• [Problem statement]
Answer from the article on Tucson's sanctuary city campaign:
1. How many signatures were needed to get the petition on the November ballot?
2. Since what year has the City of Tucson been an "Immigrant Welcoming City," according to the Arizona Daily Star?
3. What two primary fields does Tucson Families Free & Together focus on?

• [Text excerpt]

***

Grassroots sanctuary city campaign will be key ballot item this November
Tucson enjoyed a small dose of internet fame this past week, as a local man (#GreenShirtGuy) went viral after laughing at protesters opposing a ballot initiative that could make Tucson a sanctuary city.
But views and clicks will not determine the fate of the ballot. That will be up to voters this November.
Tucson Families Free & Together, the campaign to make Tucson a sanctuary city, began in December 2018 — but it wasn’t until July 3 that the People’s Defense Initiative, the organization that started the campaign, submitted thousands of signatures to get the petition on this November's ballot.
Exactly 9,241 signatures were needed, said Zaira Livier, executive director of People’s Defense Initiative and chair of Tucson Families Free & Together. The community-led group submitted double the signatures, around 18,000. Once reviewed by city officials, 17,403 of those signatures were found to be eligible, Livier said.
“To our knowledge, we are the first community in the country to push its own people-led initiative for sanctuary city policy in the history of this nation,” Livier said.
According to Livier, now more than ever, a sanctuary city is crucial because of the current political climate. If voters vote yes on making Tucson a sanctuary city, it will not only mean a lot for the migrant community, but also for the larger communities surrounding Tucson, Livier said.
According to the Arizona Daily Star, the City of Tucson has been an “Immigrant Welcoming City” since 2012. Though this welcoming gives immigrants some protection, the sanctuary city initiative would make a bigger impact if passed.
“Schools, hospitals, clinics and houses of worship will be off-limits from immigration enforcement,” Livier said. “New protections for victims of domestic violence and sexual assault, including children, and increased reporting of crimes that often go undetected.”
Additionally, 15-plus new civil rights and liberties will be implemented into law, according to Livier.
Tucson Families Free & Together, the community-led grassroots effort, was introduced by People’s Defense Initiative in hopes to create policies that protect and defend all people, but the focus is on two primary fields: immigration and criminal justice.

***

• [Listed records]
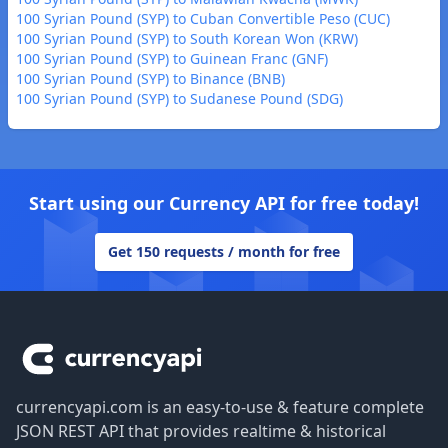
100 Syrian Pound (SYP) to Cuban Convertible Peso (CUC)
100 Syrian Pound (SYP) to South Korean Won (KRW)
100 Syrian Pound (SYP) to Guinean Franc (GNF)
100 Syrian Pound (SYP) to Binance (BNB)
100 Syrian Pound (SYP) to Sudanese Pound (SDG)
Start using our Currency API for free today!
Get 150 requests / month for free
Footer
currencyapi.com is an easy-to-use & feature complete
JSON REST API that provides realtime & historical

***

• [Answer for the task]
1. 9,241
2. 2012
3. Immigration and criminal justice